On request of Forbidden Stories and Amnesty International, Canada-based Citizen Lab undertook an independent investigation based on forensic methodology. The forensic investigation reveals the dark surveillance market of spyware manufacturers used against “interest to clients.”

Allegations that mostly authoritarian governments used phone spyware or malware capable of spying on journalists, critics, opposition, and heads of state have “exposed a global human rights crisis,” according to Amnesty International.

Pegasus can access both Android phones and iPhones, keeping the user unaware of the secret surveillance. Data thieves stealthily retrieve call lists, SMS, contact lists, photos, and geo-location from phones without the knowledge of the user.

This is the world’s only organized secret surveillance -- a crime which pays back in huge cash. The spyware masters earn millions of dollars against installation, service charges, and other fees. Diving deep into the issue of spyware, it is indeed a very expensive electronic spy.

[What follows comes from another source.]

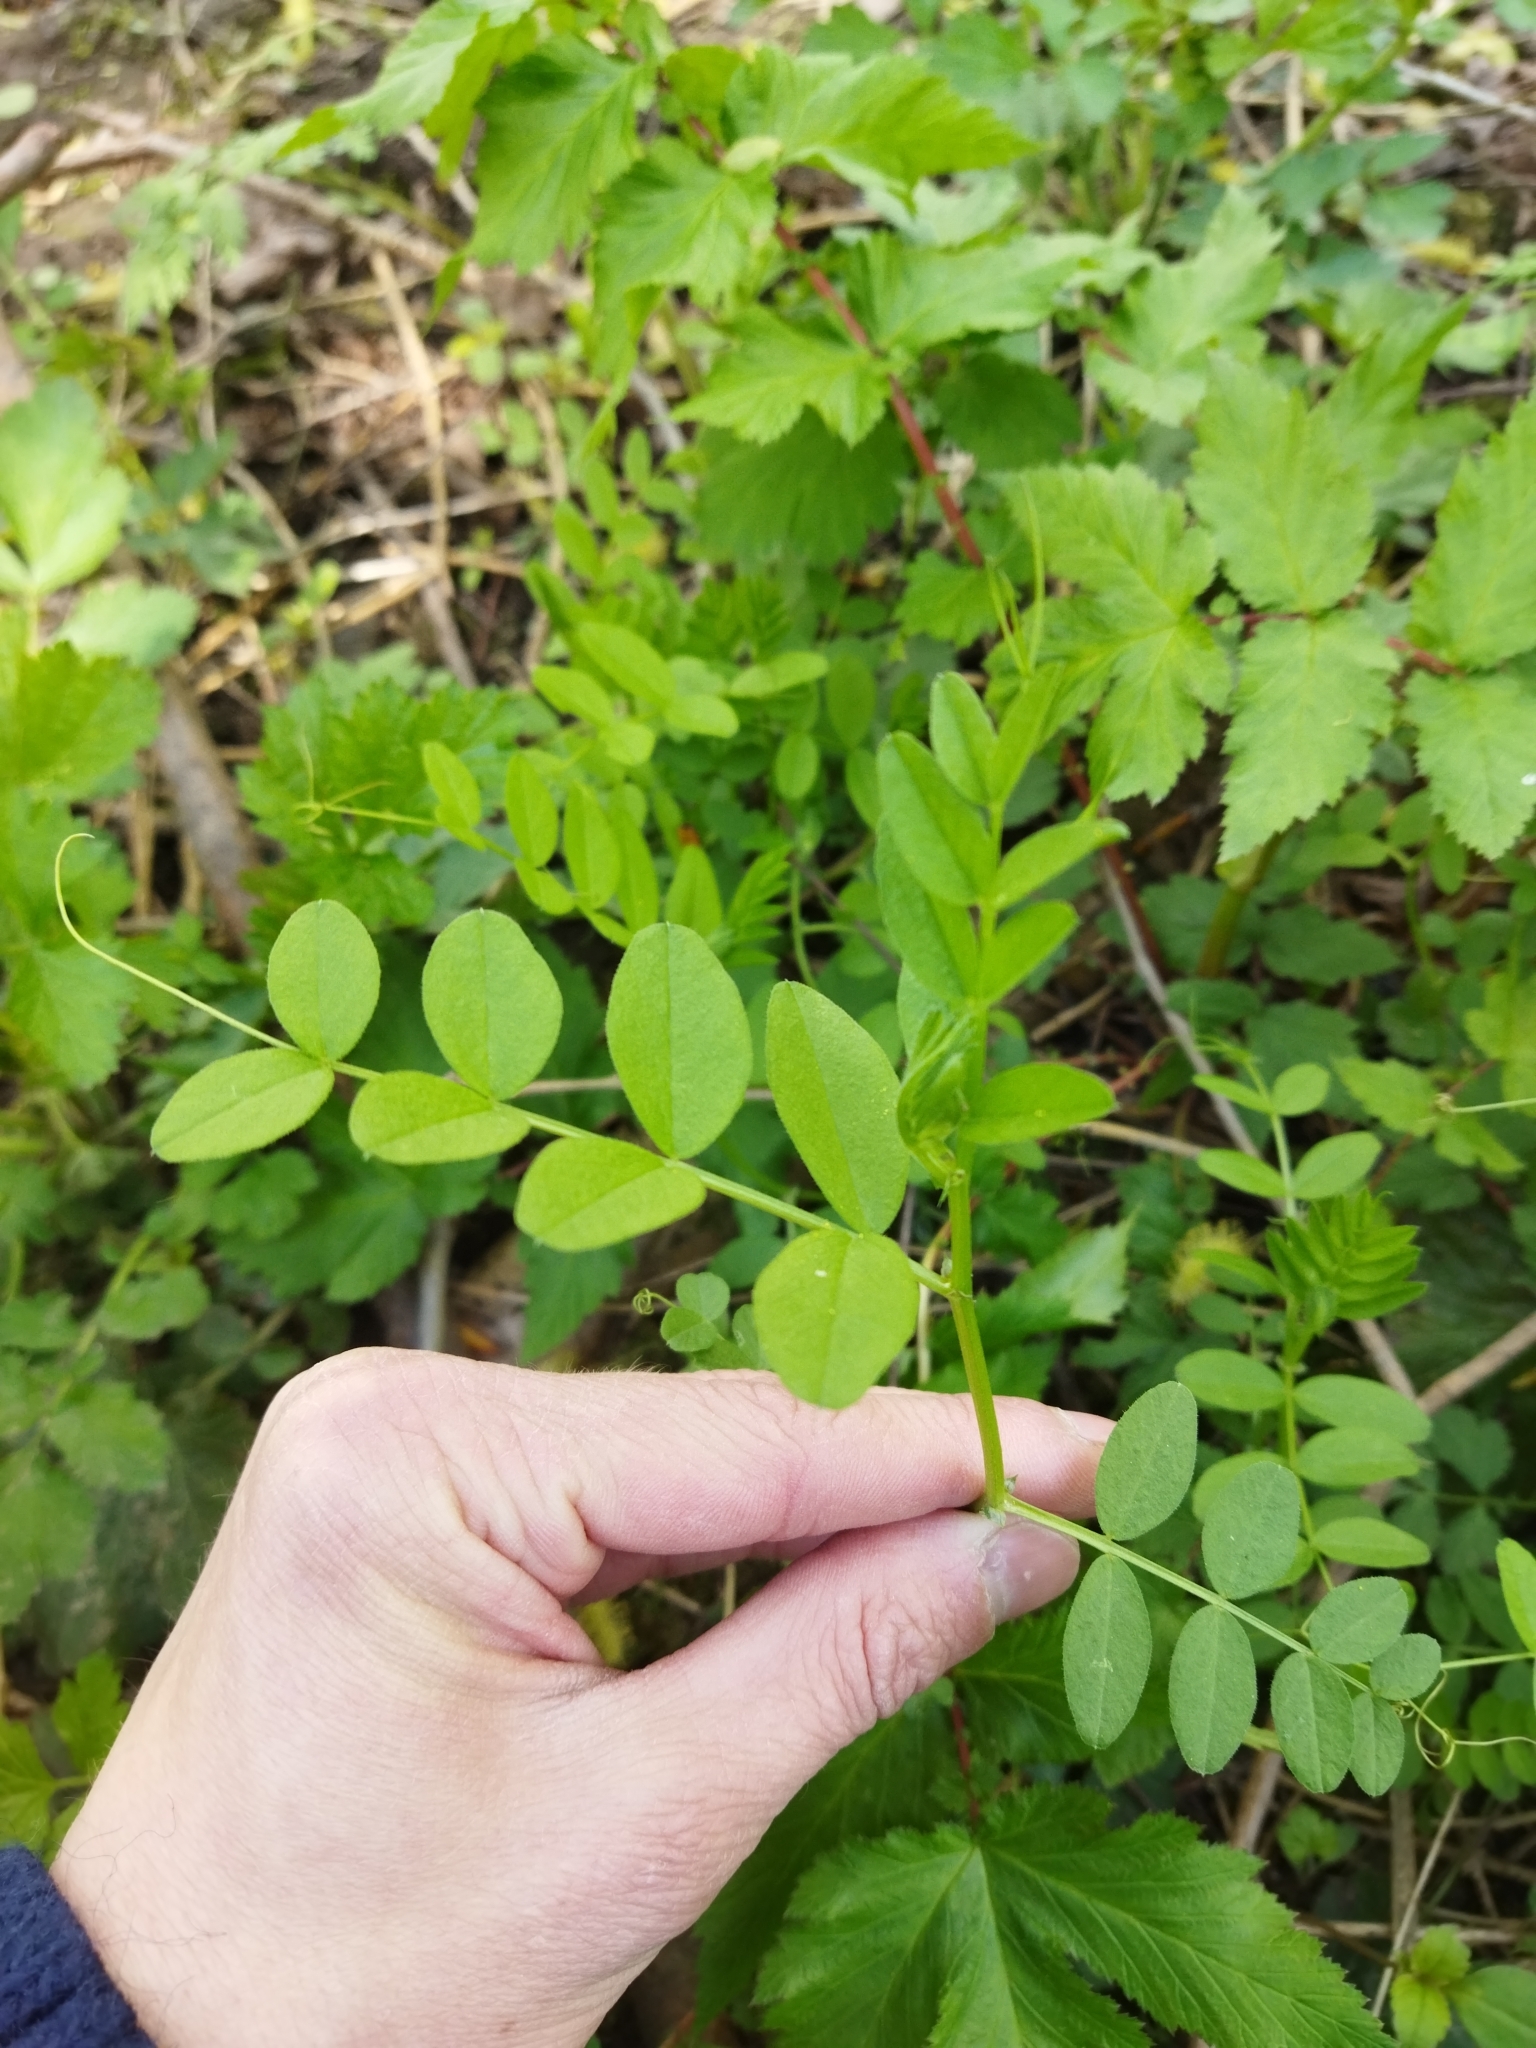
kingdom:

NSO comes from three founding members’ initial names in 2010. The firm employs 500 dedicated IT experts in command and control centres in the client’s hub. The small team of the former Israeli intelligence agency Mossad Special Unit produced the controversial product for clients mostly in authoritarian and despotic regimes in Latin America, Africa, Middle-East, South Asia, and beyond.

The NSO website describes that their company creates technology to help governments and agencies prevent terrorism, break up paedophilia on the dark web, and prevent sex trafficking, money laundering, drug trafficking, and other organized crimes across the globe.

In a naive statement, the NSO official website says that the spyware can help rescue missing or abducted children, survivors trapped under building collapses, and victims of natural disasters.

Besides Pegasus, there are four other known manufacturers which also produce spyware and provide services to clients. The other products in the surveillance market are Dropout Jeep, RCS Android, Exodus, and PG-GEO. Nevertheless, Pegasus is an all-in-one spyware and has reason for being expensive.

In 2020, media rights organization Reporters Without Borders (RSF) branded NSO Group as a “digital predator” and reiterated its aim to punish NSO for the cyber crimes which infringed on privacy and freedom of speech.

In the United States and Pakistan, Cambridge Analytica misused intimate personal Facebook data to micro-target and influence swing voters in the last elections of Donald Trump, and Imran Khan’s in Pakistan.

It was alarming for civil society, when Amnesty launched a ground-breaking report in November 2019 on how the surveillance-based business models of companies like Facebook and Google undermine fundamental rights, including the right to privacy and freedom of expression.

Nonetheless, rights organizations expressed a clear danger for freedom of opinion and expression, especially preying on journalism, which is guaranteed by article 19 of the Universal Declaration of Human Rights.

Rights groups around the world called for accountability in spyware sales and urged nations to wake up to a responsible international standard for snooping.